This is a beautiful recipe if you’re feeding a crowd for dinner and also you don’t have the time to be standing in the kitchen cooking all day. You can get this meal organised first thing in the morning to marinade, brown the meat at around 11am and by 6/7pm you have a meal centrepiece. It’s a cracker meal that everyone enjoyed at my place this weekend.
With the leftovers, we made lamb wraps with minted mayonnaise, slices of red onion, fresh rocket from the garden and sauerkraut.

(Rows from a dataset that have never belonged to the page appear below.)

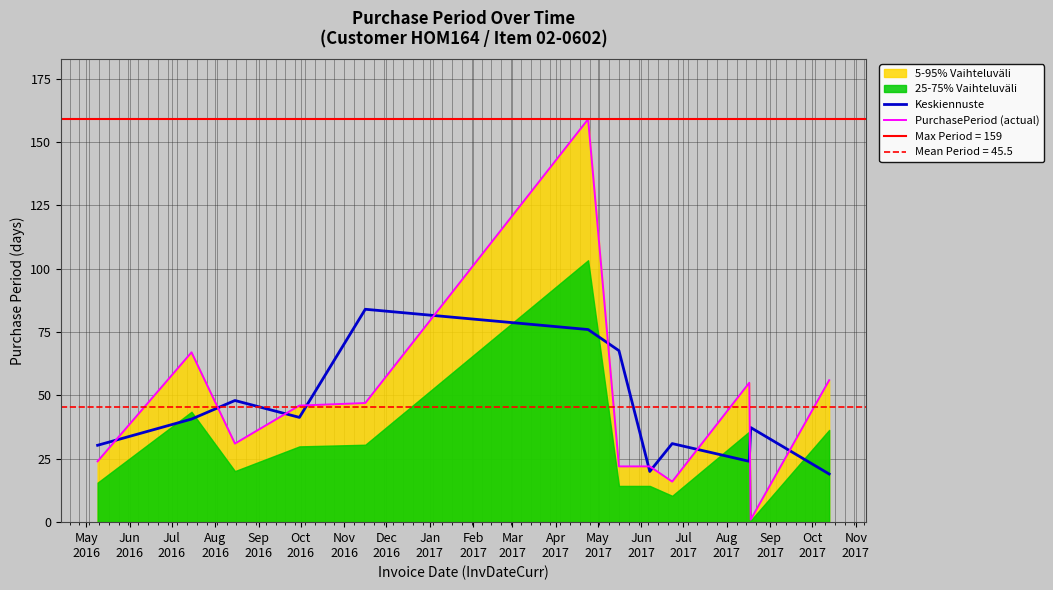

After their last crossing, which series has the higher values: PurchasePeriod (actual) or Keskiennuste?

PurchasePeriod (actual)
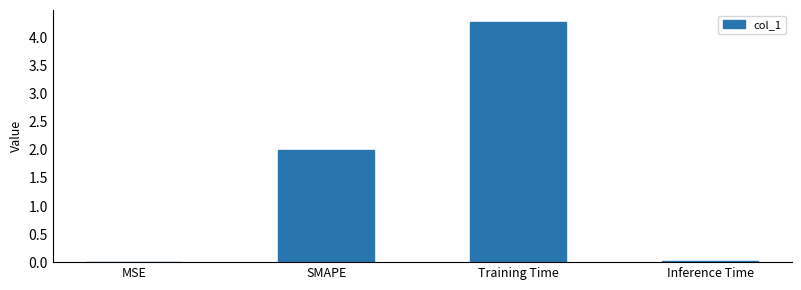

How many data points does each series have?

4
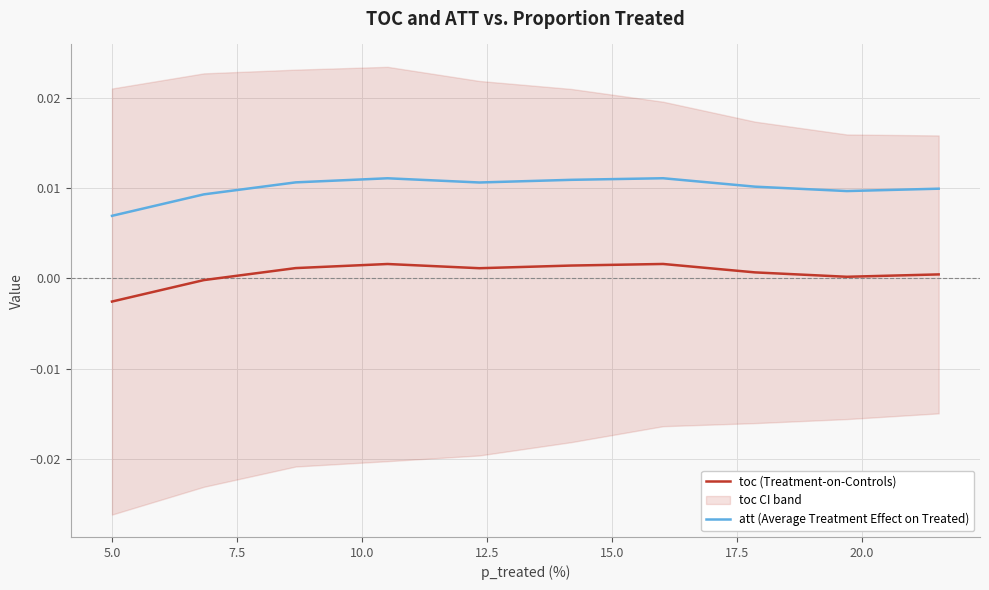

Which has a higher value, 20.0 or 22.5?

20.0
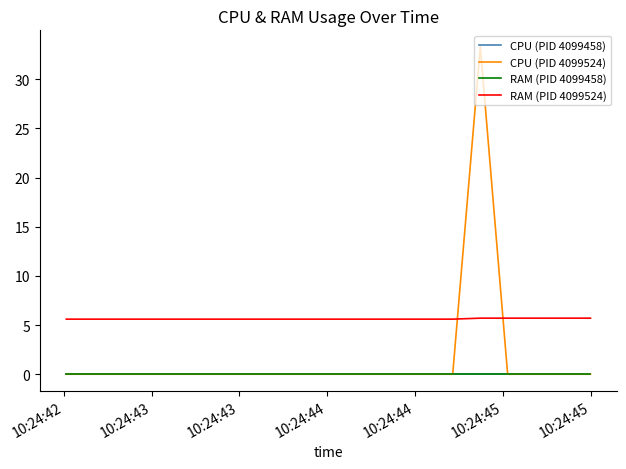

How many values in CPU (PID 4099524) are above zero?

1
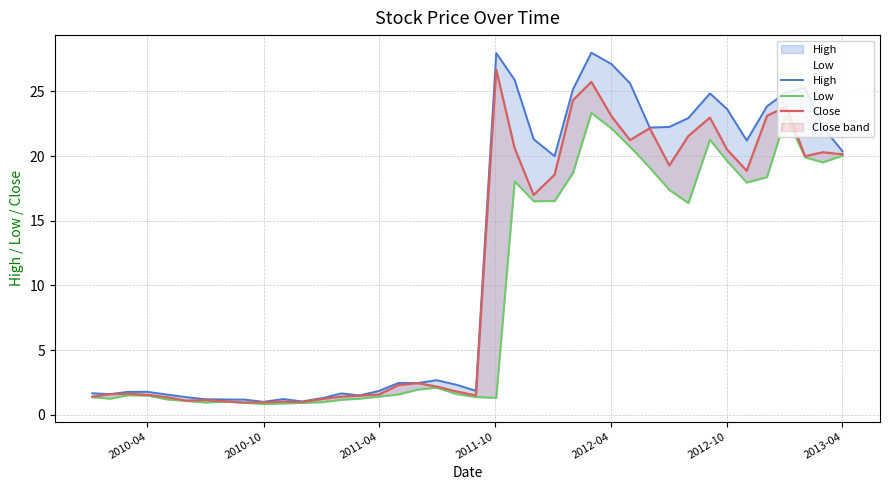

Reading left to right, what are all the values shown in this chart?

High: 1.7	1.6	1.8	1.8	1.6	1.4	1.2	1.2	1.2	1.0	1.2	1.0	1.3	1.6	1.5	1.8	2.5	2.5	2.7	2.3	1.9	28.0	25.9	21.3	20.0	25.2	28.0	27.1	25.6	22.2	22.2	22.9	24.8	23.6	21.2	23.9	24.9	25.3	22.2	20.4
Low: 1.4	1.2	1.5	1.5	1.2	1.1	0.9	1.0	0.9	0.8	0.9	0.9	1.0	1.2	1.2	1.4	1.6	1.9	2.1	1.6	1.4	1.3	18.0	16.5	16.5	18.7	23.3	22.1	20.7	19.1	17.4	16.4	21.3	19.6	18.0	18.4	23.1	19.9	19.5	20.0
Close: 1.4	1.6	1.6	1.5	1.3	1.1	1.1	1.0	0.9	1.0	1.0	1.0	1.2	1.4	1.5	1.6	2.3	2.4	2.2	1.8	1.5	26.7	20.6	17.0	18.5	24.3	25.7	23.1	21.2	22.1	19.3	21.5	23.0	20.5	18.9	23.1	23.8	20.0	20.3	20.1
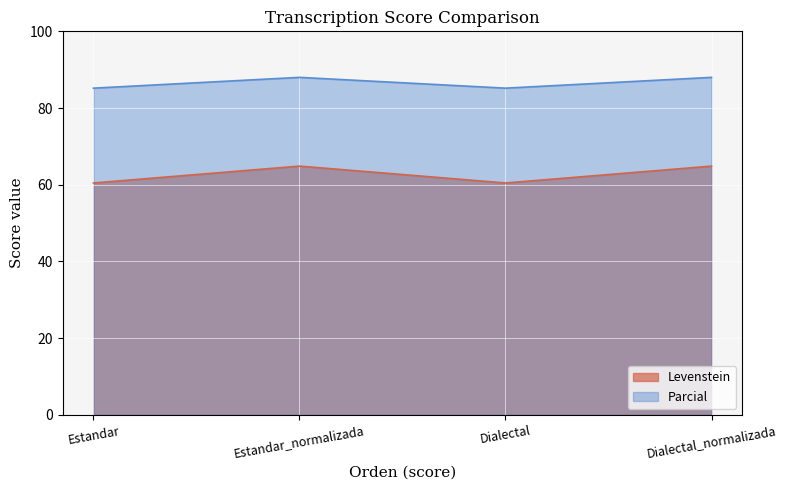

At Dialectal, list the series in order from largest to smallest.

Parcial, Levenstein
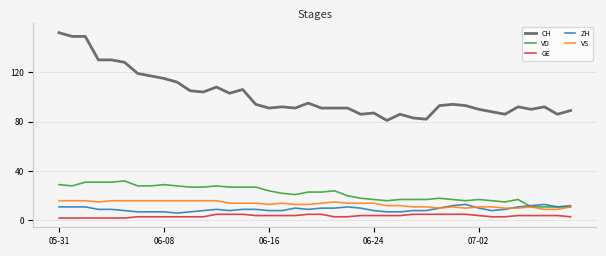

True or false: CH and ZH cross at least once.

False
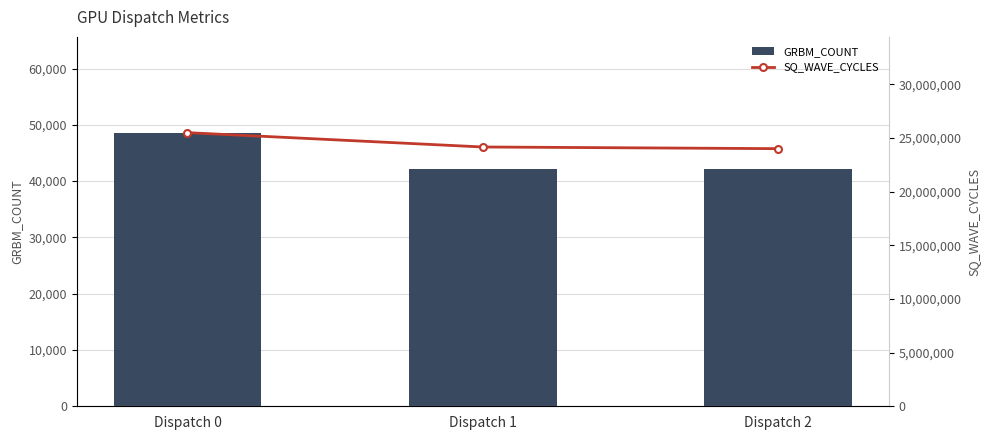

What is the average value of the GRBM_COUNT series?

44357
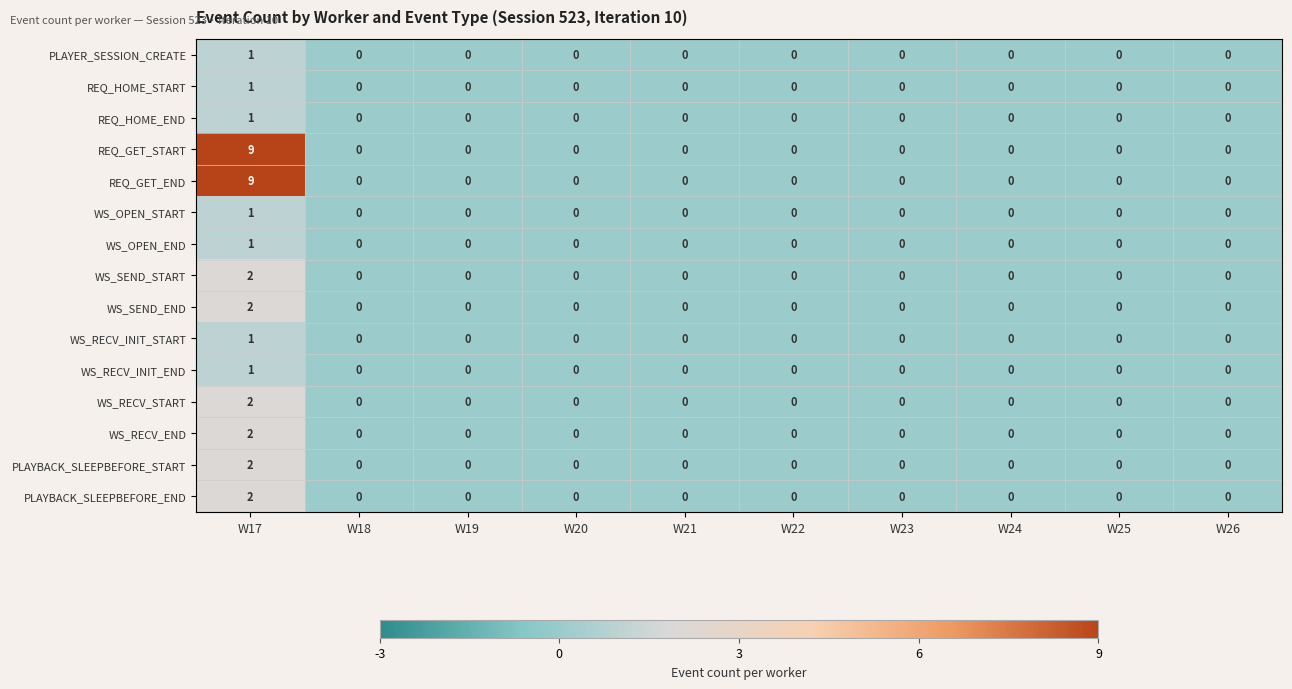

What is the difference between the highest and lowest values at W17?

8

Absolutely delicious.
This recipe fed 4 adults and 2 children for dinner and then wraps for everyone (same number of people) for lunch the next day.
Ingredients
3kg+ lamb shoulder/leg
Small fistful of rosemary, finely chopped
3 cloves garlic, chopped
Juice of half a lemon
2 tbspns olive oil
Method
Pop rosemary, lemon juice, garlic and oil into a pestle and mortar (or food processor) and grind it all up until it is a nice, smooth liquid-y paste.
Rub rosemary, lemon and garlic marinade into the lamb. Ground some salt over the lamb. Pop lamb in fridge for a few hours or overnight.
Heat a frying pan to moderate high heat and brown lamb well on each side.
Place lamb in slow cooker and cook on low for approximately 7 hours or until meat is falling away.
I served this with lightly steamed broccoli, crispy roast rosemary potatoes and spooned the juices over the meat and taties.
Crispy Roast Rosemary Potatoes
1.5 kg potatoes, quartered
a small bunch of rosemary, strip the leaves
3 tbspns oil
salt
Method
Preheat the oven to the hottest it will go.
Boil the potatoes until they are just starting to soften. Drain.
Pour the oil into a baking tin and pop in the oven for a couple of minutes until oil is really hot.
Take out the baking tin and carefully add the potatoes (be careful of the hot oil!). Sprinkle potatoes with salt and rosemary leaves and, using a spoon, ensure the potatoes are covered with the oil and rosemary mixture.
Bake for 20 minutes or until the potatoes are golden brown and crispy.